With the Ludlow jungle cat, an ABC from 1989 (Dr Karl Shuker)

I recently received on Facebook a most interesting enquiry from fellow mystery cat investigator Stuart Paterson. Stuart was interested in discovering where and when the term 'alien big cat' and its acronym 'ABC' had first appeared in print.

Keen to track down the answer to this very thought-provoking query, and mindful that they have long been standard usage in Fortean Times, Britain's pre-eminent anomalies journal, I duly conducted some bibliographical research, and this is what I discovered.

Being fortunate enough to own a complete run of Fortean Times, I trawled through every issue starting from #1 (published in November 1973, when it was entitled The News), and I found that the first time that either of these phrases appeared in it was in issue #44 (summer 1985), p. 28. In an article by editor Bob Rickard entitled 'Once More With Felines', reviewing recent mystery cat reports in Britain, the opening section of the first line read as follows: "Our last round-up of alien big-cats (ABC) - we have decided to adopt this acronym - was in FT 42...".

Although previous issues of FT contained numerous accounts of feline cryptids, they had only ever been referred to variously as 'mystery cats', 'phantom felines', 'phantom panthers', 'MAs' (Mystery Animals), or by location-specific terms such as 'Exmoor Beast', 'Surrey Puma', etc.

However, back in 1980, Janet and Colin Bord had referred to 'alien big cats' several times in the mystery cat chapter of their book Alien Animals, though they never abbreviated this term to 'ABC' in it.

I have also scoured through a number of additional books as well as articles from other magazines published during the late 1970s, but I have not uncovered any usage of 'alien big cat' pre-dating that of the Bords in their book.
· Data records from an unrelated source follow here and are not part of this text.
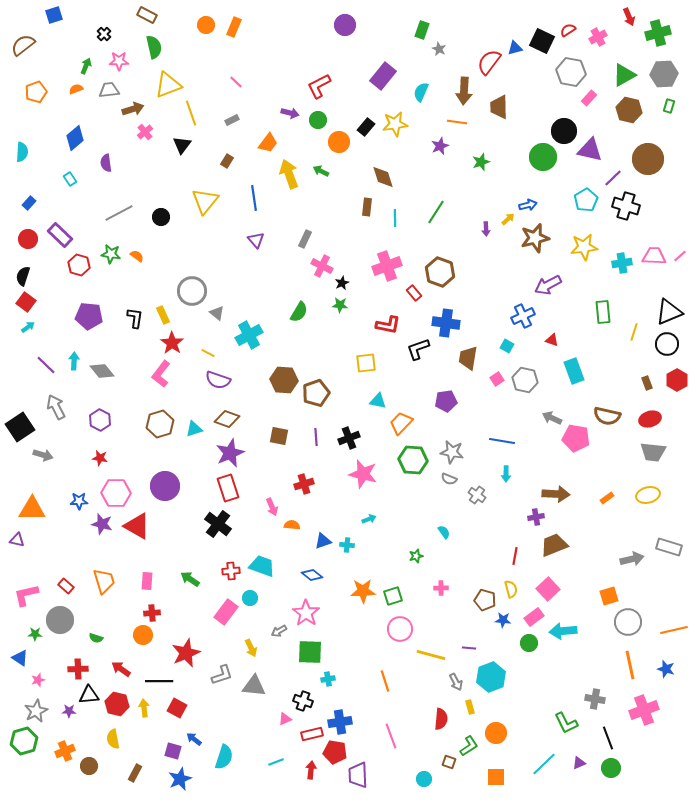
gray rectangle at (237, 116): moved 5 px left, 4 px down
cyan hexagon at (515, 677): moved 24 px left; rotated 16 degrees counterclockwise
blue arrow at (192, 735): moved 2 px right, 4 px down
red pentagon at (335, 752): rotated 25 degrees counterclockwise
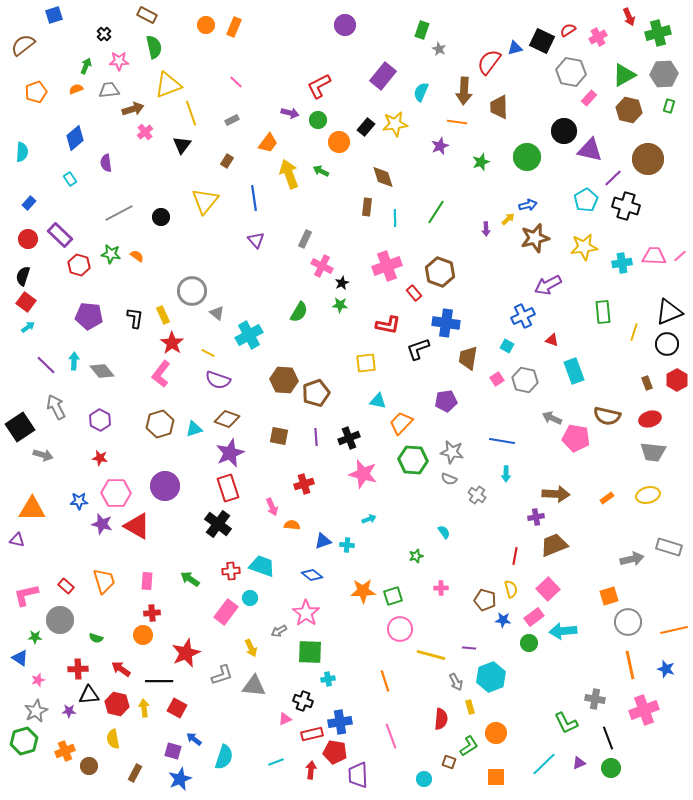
green circle at (543, 157): moved 16 px left
green star at (35, 634): moved 3 px down
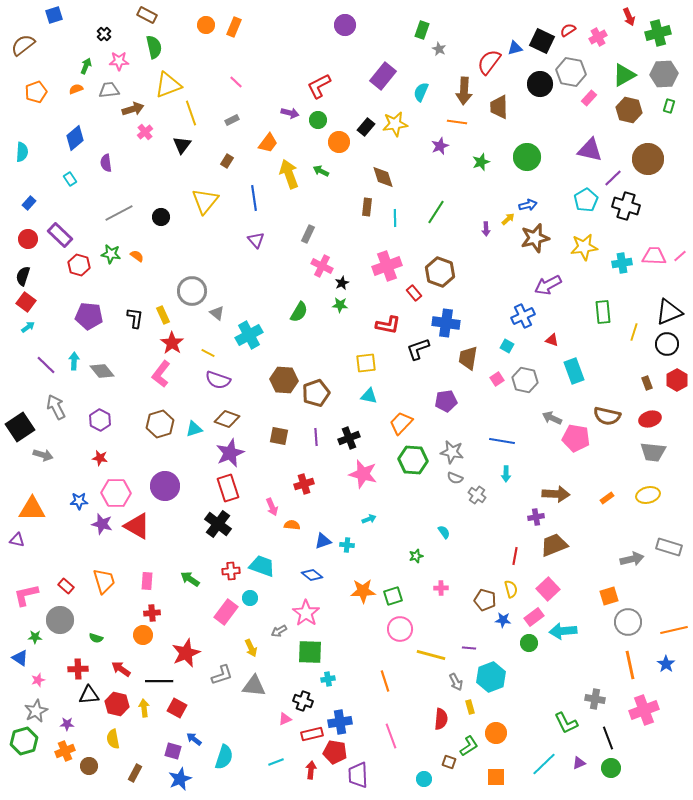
black circle at (564, 131): moved 24 px left, 47 px up
gray rectangle at (305, 239): moved 3 px right, 5 px up
cyan triangle at (378, 401): moved 9 px left, 5 px up
gray semicircle at (449, 479): moved 6 px right, 1 px up
blue star at (666, 669): moved 5 px up; rotated 18 degrees clockwise
purple star at (69, 711): moved 2 px left, 13 px down
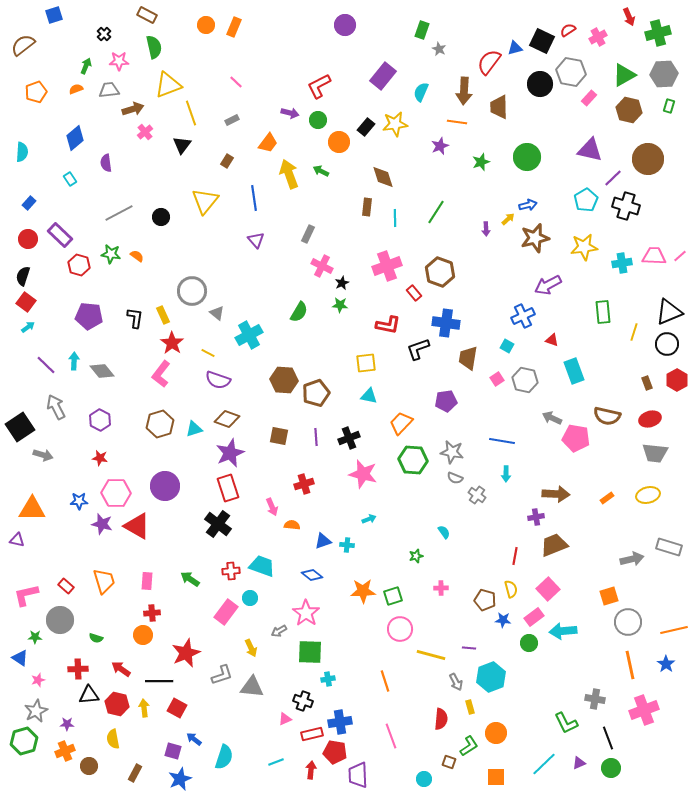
gray trapezoid at (653, 452): moved 2 px right, 1 px down
gray triangle at (254, 686): moved 2 px left, 1 px down
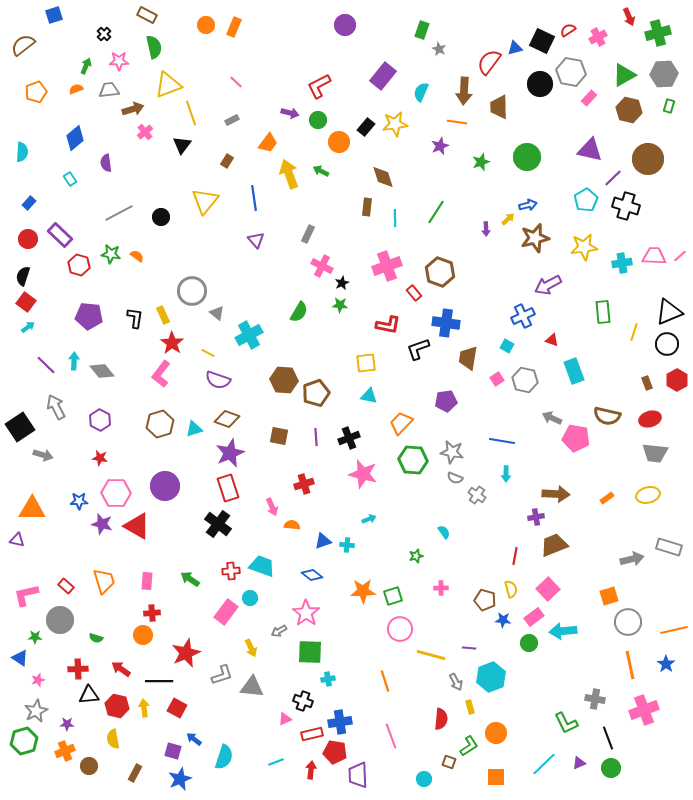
red hexagon at (117, 704): moved 2 px down
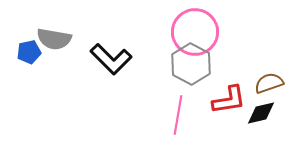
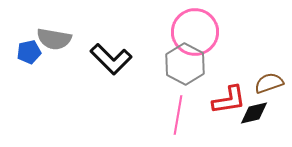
gray hexagon: moved 6 px left
black diamond: moved 7 px left
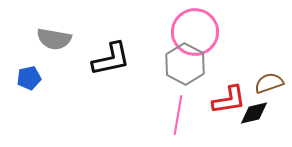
blue pentagon: moved 26 px down
black L-shape: rotated 57 degrees counterclockwise
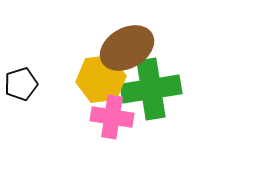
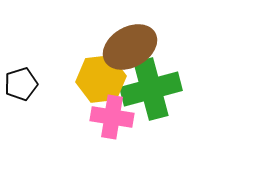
brown ellipse: moved 3 px right, 1 px up
green cross: rotated 6 degrees counterclockwise
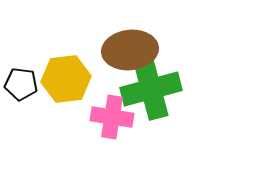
brown ellipse: moved 3 px down; rotated 24 degrees clockwise
yellow hexagon: moved 35 px left
black pentagon: rotated 24 degrees clockwise
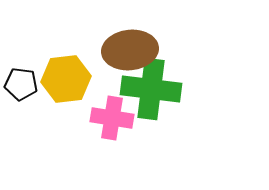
green cross: rotated 22 degrees clockwise
pink cross: moved 1 px down
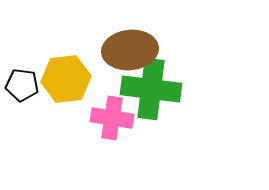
black pentagon: moved 1 px right, 1 px down
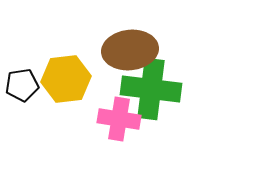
black pentagon: rotated 16 degrees counterclockwise
pink cross: moved 7 px right, 1 px down
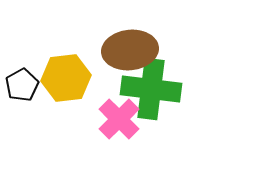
yellow hexagon: moved 1 px up
black pentagon: rotated 20 degrees counterclockwise
pink cross: rotated 36 degrees clockwise
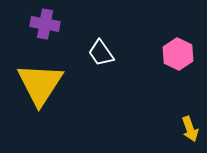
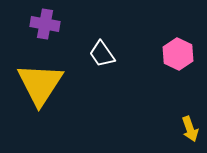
white trapezoid: moved 1 px right, 1 px down
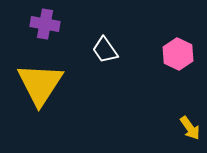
white trapezoid: moved 3 px right, 4 px up
yellow arrow: moved 1 px up; rotated 15 degrees counterclockwise
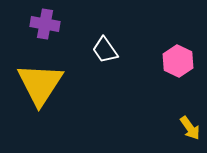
pink hexagon: moved 7 px down
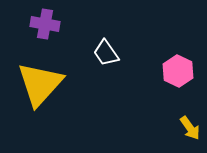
white trapezoid: moved 1 px right, 3 px down
pink hexagon: moved 10 px down
yellow triangle: rotated 9 degrees clockwise
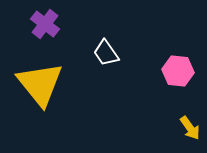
purple cross: rotated 28 degrees clockwise
pink hexagon: rotated 20 degrees counterclockwise
yellow triangle: rotated 21 degrees counterclockwise
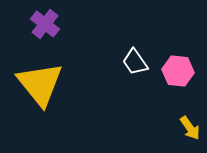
white trapezoid: moved 29 px right, 9 px down
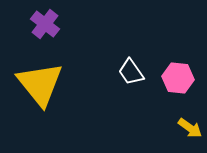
white trapezoid: moved 4 px left, 10 px down
pink hexagon: moved 7 px down
yellow arrow: rotated 20 degrees counterclockwise
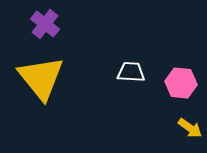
white trapezoid: rotated 128 degrees clockwise
pink hexagon: moved 3 px right, 5 px down
yellow triangle: moved 1 px right, 6 px up
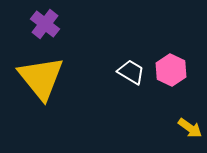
white trapezoid: rotated 28 degrees clockwise
pink hexagon: moved 10 px left, 13 px up; rotated 20 degrees clockwise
Thus it would appear that they coined this now-iconic phrase, as an offshoot of the 'alien' tag that they also attached to various other terms in their book, and that FT shortened it to 'ABC' five years later in their summer 1985 issue.


  1. Thanks for the mention Karl. You've certainly got the resources to have cracked this one & for that I'm appreciative. If I come across anything else, I'll let you know, though I doubt I will. You don't suppose it's something Charles Fort may have come up with in one of his earlier writings do you?

  2. No problem, Stuart - and thanks for stirring my interest in this! No, I know Fort's writings well, and I can't recall his using these terms anywhere. I'm sure that it stemmed from the Bords' usage of the 'alien' tag throughout their Alien Zoo book, including their cat chapter, where 'alien big cats' appears several times.

  3. Looks like we have a winner. And it's always nice to see the Bords get a mention - in this case it's a definite plaudit - as I'm sure plenty of us are grateful to them & their work for adding to & encouraging our interest in various things strange & hidden.

  4. Absolutely - Alien Zoo was the first book I read that explored mystery animals from a Fortean standpoint rather than a wholly cryptozoological one.

  5. I do of course mean Alien Animals, NOT Alien Zoo! lol

  6. Laurence Crossen9 January 2012 at 19:21

    Latest news bulletin:
    A giant Galapagos tortoise believed extinct for 150 years probably still exists, say scientists.